--- DATA UNDER STUDY ---
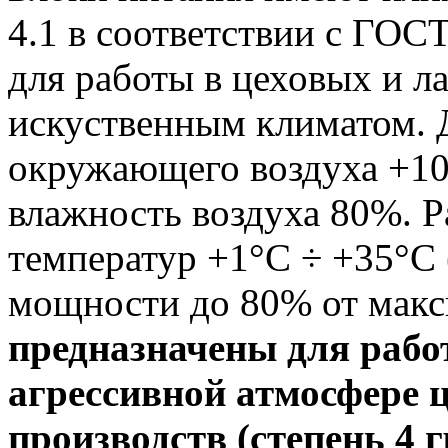
4.1 в соответствии с ГОС
для работы в цеховых и 
искуственным климатом. 
окружающего воздуха +10
влажность воздуха 80%. 
температур +1°С ÷ +35°С
мощности до 80% от мак
предназначены для рабо
агрессивной атмосфере 
производств (степень 4 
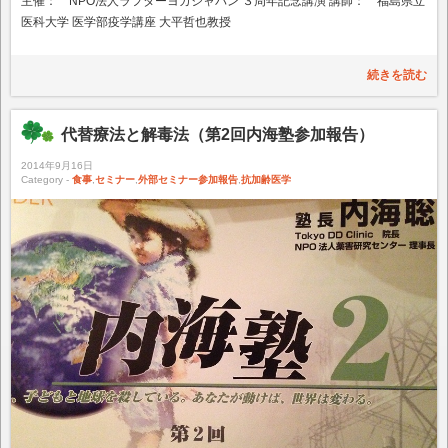
主催： NPO法人ラフターヨガジャパン ３周年記念講演 講師： 福島県立
医科大学 医学部疫学講座 大平哲也教授
続きを読む
代替療法と解毒法（第2回内海塾参加報告）
2014年9月16日
Category -
食事
,
セミナー
,
外部セミナー参加報告
,
抗加齢医学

--- PROBLEM TO WORK ON ---
Reproduce verbatim every line starting at the line that holds "окружающего воздуха +10" and ending with the final line of the data; omit the pictures.

--- WRITTEN SOLUTION ---
окружающего воздуха +10
влажность воздуха 80%. 
температур +1°С ÷ +35°С
мощности до 80% от мак
предназначены для рабо
агрессивной атмосфере 
производств (степень 4 
主催： NPO法人ラフターヨガジャパン ３周年記念講演 講師： 福島県立
医科大学 医学部疫学講座 大平哲也教授
続きを読む
代替療法と解毒法（第2回内海塾参加報告）
2014年9月16日
Category -
食事
,
セミナー
,
外部セミナー参加報告
,
抗加齢医学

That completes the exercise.